# RECORDS FOR PROCESSING:
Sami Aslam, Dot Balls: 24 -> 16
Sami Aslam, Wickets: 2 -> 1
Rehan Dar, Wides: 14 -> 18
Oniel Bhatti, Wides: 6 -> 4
==
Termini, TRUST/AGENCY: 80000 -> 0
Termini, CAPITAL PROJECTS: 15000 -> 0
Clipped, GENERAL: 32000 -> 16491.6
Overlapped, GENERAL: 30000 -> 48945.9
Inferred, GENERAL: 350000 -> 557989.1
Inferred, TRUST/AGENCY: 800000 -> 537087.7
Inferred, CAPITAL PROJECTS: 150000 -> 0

# WHAT THIS TASK INVOLVES:
Every line above from the line with "Termini, TRUST/AGENCY: 80000 -> 0" to the line with "Inferred, CAPITAL PROJECTS: 150000 -> 0", inclusive, must be returned exactly; no other line belongs in the reply.

# OUTPUT OF THE EXERCISE:
Termini, TRUST/AGENCY: 80000 -> 0
Termini, CAPITAL PROJECTS: 15000 -> 0
Clipped, GENERAL: 32000 -> 16491.6
Overlapped, GENERAL: 30000 -> 48945.9
Inferred, GENERAL: 350000 -> 557989.1
Inferred, TRUST/AGENCY: 800000 -> 537087.7
Inferred, CAPITAL PROJECTS: 150000 -> 0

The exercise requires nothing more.